ゲームプレイは、ラジコンヘリ特有の複雑な操作をマスターすることから始まります。通常のコントローラーでもプレイ可能ですが、本作のために開発された専用の「プロポ型コントローラ」を使用することで、実物さながらのスティック操作を体験できます。機体の挙動は非常にシビアで、風の影響やローターの回転による反動などを計算に入れながら、微妙な舵取りを行わなければなりません。モードには、基本操作を学ぶトレーニングに加え、家の中や庭といったフィールドで様々なミッションに挑む「アドベンチャーモード」や、規定のコースを飛行する「チャレンジモード」が用意されており、技術の向上と共にゲームとしての達成感を味わえる構成となっています。

本作の独自性は、京商の実在するラジコンヘリが実名で登場し、詳細なカスタマイズが可能である点です。「コンセプト30」や「キャリバー30」といった名機を操縦できるほか、エンジン、ローター、スタビライザーといったパーツを交換して機体の性能を変化させることができます。また、機体のカラーリング変更や、カメラ視点の切り替え(操縦者視点や機体後方視点など)も可能で、ラジコンファンが求めるリアリティと、ゲームならではの視覚的な楽しさを両立させています。

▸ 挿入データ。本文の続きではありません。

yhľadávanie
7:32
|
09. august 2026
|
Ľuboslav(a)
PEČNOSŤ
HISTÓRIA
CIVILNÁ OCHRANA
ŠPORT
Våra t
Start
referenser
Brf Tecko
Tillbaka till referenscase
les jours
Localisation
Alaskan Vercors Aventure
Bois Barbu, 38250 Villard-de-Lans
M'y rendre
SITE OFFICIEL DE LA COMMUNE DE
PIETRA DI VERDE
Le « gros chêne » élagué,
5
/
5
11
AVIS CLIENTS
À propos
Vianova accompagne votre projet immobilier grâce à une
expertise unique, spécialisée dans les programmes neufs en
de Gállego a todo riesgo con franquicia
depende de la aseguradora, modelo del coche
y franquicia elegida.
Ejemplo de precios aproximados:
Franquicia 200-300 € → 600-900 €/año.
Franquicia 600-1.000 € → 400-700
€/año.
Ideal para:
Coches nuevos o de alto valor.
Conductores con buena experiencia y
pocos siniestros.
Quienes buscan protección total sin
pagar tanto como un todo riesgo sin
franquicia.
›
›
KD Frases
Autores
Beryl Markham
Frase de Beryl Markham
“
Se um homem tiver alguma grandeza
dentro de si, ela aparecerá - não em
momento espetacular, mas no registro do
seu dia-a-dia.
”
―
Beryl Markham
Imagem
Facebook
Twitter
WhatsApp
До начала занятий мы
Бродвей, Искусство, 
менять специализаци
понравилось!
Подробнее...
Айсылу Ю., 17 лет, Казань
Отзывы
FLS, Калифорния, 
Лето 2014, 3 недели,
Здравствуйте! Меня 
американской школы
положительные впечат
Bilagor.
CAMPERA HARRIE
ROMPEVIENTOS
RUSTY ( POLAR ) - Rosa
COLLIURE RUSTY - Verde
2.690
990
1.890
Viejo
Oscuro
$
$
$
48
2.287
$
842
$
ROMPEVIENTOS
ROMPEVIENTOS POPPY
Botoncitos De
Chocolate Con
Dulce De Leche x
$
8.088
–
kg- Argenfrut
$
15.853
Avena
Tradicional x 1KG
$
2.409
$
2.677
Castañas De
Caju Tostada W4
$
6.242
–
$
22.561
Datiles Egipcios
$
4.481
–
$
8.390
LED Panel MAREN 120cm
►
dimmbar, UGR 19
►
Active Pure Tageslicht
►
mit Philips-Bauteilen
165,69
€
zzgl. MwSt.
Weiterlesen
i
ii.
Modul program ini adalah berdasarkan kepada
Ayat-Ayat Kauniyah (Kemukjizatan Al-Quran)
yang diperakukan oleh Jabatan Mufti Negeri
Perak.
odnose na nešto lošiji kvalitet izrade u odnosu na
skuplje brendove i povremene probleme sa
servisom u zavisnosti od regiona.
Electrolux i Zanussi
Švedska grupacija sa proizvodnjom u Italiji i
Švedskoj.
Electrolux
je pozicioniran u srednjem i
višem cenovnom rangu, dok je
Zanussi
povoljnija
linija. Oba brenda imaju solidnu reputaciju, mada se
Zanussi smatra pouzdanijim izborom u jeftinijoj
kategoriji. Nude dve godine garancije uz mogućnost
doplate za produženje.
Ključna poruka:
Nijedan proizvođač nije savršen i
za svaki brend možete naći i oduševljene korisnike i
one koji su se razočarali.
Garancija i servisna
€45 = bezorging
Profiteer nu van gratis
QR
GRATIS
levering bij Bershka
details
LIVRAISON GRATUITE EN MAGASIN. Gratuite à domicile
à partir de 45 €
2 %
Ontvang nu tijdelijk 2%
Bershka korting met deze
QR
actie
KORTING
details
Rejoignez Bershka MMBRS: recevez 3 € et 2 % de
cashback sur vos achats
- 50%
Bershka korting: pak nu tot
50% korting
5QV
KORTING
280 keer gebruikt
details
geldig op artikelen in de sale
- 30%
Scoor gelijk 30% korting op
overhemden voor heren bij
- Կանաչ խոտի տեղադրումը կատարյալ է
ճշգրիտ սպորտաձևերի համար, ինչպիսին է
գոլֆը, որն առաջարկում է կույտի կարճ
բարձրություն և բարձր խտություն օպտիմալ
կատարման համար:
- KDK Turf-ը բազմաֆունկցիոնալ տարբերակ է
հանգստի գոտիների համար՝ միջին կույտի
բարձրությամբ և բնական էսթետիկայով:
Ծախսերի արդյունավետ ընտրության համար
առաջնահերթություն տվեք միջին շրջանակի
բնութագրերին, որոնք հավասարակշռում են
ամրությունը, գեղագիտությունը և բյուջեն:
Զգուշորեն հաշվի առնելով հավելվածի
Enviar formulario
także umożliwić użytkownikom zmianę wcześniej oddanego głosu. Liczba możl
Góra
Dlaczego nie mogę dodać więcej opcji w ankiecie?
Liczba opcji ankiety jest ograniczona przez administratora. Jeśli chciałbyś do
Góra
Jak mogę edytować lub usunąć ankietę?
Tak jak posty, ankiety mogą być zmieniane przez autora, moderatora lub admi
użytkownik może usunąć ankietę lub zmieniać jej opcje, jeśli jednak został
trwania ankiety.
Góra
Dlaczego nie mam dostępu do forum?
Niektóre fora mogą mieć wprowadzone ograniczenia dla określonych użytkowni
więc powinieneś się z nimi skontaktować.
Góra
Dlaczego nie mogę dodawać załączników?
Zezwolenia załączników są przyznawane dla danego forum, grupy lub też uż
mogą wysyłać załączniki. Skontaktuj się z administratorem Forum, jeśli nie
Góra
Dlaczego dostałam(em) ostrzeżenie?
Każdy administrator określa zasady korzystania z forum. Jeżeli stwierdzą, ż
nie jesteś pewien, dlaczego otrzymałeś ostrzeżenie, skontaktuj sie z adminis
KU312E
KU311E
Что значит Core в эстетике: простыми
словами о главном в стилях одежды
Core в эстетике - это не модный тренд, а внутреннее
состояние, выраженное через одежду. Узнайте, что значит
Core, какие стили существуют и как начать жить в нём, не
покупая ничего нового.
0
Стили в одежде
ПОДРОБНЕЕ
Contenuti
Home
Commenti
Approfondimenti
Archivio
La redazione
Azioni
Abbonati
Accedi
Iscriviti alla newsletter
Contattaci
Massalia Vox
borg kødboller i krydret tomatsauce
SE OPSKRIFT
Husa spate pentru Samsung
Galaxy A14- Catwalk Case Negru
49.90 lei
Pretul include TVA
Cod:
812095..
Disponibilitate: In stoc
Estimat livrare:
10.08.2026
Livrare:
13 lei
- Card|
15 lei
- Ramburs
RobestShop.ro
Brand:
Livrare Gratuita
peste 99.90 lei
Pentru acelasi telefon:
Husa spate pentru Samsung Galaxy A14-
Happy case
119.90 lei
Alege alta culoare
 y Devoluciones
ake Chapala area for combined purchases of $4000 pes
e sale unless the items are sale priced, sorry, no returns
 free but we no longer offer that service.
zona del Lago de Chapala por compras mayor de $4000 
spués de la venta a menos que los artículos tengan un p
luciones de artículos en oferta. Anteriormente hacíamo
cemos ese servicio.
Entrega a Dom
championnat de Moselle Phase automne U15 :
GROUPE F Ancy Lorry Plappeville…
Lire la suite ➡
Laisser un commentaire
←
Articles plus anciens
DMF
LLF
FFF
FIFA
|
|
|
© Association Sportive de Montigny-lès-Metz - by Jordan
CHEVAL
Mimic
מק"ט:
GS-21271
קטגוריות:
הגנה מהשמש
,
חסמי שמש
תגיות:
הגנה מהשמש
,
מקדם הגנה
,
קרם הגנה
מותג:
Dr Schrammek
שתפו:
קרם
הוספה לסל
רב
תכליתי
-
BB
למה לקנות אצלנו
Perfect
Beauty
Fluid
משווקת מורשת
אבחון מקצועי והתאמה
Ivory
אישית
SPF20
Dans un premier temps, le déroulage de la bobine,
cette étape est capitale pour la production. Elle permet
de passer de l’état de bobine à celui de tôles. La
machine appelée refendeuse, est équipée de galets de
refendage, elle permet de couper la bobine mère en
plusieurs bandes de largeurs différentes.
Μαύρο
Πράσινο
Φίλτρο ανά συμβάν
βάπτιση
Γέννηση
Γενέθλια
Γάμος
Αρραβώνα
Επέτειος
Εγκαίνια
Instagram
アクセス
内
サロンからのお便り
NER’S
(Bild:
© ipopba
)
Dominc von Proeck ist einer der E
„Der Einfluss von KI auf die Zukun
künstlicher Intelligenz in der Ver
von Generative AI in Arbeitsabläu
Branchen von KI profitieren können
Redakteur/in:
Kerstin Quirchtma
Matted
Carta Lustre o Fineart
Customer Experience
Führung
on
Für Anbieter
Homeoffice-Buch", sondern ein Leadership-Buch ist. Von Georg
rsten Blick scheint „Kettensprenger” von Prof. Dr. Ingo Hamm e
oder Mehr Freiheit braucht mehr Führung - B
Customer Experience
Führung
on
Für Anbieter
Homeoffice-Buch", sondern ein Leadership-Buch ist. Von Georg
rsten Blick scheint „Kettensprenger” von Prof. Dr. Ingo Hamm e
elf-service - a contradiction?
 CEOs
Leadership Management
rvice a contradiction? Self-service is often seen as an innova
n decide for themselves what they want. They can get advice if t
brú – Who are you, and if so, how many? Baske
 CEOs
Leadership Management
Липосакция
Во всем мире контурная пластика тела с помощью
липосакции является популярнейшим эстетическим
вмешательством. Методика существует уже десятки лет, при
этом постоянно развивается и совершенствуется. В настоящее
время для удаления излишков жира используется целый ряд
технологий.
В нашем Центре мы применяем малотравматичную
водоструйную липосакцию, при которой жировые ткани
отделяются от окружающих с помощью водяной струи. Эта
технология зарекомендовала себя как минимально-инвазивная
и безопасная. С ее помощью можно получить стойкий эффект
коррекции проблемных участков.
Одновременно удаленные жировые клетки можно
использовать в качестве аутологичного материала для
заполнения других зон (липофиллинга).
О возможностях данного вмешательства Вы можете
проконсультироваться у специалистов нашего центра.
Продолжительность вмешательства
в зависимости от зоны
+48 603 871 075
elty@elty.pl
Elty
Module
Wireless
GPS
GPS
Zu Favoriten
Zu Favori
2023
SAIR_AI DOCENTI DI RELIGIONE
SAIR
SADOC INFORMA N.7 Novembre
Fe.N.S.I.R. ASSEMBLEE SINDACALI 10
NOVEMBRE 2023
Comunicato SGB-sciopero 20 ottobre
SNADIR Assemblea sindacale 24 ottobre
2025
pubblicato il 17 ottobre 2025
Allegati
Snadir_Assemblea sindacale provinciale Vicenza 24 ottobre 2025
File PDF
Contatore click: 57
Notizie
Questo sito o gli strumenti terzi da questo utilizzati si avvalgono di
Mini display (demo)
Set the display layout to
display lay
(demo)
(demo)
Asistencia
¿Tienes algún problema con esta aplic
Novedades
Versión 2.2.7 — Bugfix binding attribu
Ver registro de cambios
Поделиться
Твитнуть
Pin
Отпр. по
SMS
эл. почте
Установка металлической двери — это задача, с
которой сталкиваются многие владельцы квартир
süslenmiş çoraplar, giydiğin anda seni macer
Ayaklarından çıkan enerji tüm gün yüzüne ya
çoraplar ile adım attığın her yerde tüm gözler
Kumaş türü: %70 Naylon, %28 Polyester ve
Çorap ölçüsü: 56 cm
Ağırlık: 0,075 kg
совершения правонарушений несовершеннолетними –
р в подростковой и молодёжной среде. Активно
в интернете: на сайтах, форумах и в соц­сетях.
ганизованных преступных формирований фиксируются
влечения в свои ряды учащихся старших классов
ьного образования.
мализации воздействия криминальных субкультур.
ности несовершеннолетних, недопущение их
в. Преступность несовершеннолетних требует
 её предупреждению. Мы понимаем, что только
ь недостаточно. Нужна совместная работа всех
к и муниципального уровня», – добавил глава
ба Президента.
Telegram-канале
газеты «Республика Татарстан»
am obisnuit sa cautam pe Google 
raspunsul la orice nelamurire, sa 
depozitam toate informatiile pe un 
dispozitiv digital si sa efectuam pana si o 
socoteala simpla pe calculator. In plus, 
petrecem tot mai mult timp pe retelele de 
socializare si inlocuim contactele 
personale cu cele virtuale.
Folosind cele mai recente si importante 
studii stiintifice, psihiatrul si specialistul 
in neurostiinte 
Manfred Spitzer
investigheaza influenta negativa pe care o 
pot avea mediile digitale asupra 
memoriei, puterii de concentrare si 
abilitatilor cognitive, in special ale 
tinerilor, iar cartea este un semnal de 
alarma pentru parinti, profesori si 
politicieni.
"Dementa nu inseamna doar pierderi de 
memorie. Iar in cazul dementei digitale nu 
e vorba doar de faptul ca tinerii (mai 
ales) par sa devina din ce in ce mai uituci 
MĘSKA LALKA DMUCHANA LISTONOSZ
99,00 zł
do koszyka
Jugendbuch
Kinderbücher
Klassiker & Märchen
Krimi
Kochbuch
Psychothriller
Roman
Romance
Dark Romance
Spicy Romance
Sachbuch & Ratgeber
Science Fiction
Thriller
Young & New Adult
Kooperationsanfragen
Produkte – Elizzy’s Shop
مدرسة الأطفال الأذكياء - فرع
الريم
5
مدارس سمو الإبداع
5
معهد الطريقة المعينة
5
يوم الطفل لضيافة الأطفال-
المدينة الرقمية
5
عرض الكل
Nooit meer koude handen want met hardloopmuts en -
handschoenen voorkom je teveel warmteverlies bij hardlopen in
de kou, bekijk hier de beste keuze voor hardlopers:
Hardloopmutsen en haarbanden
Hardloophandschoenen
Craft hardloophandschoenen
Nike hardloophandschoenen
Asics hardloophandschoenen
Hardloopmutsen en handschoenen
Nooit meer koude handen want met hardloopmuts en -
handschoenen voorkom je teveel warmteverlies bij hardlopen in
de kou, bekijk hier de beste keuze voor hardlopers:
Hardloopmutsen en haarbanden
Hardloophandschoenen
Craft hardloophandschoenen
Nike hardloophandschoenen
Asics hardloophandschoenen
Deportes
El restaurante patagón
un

シスコンエンタテインメントは、本作以外にも『鉄1 〜電車でバトル!〜』などの個性的なシミュレーションゲームを手掛けたメーカーです。ラジコンヘリは「空飛ぶメカニズムの最高峰」とも呼ばれ、その操縦には高度な技術と知識が必要です。本作でその魅力に触れた後は、実際に模型店でラジコンヘリのキットを眺めたり、航空力学の基礎を解説した書籍を読んだりすることで、揚力やジャイロ効果といった物理現象への理解をより深めることができます。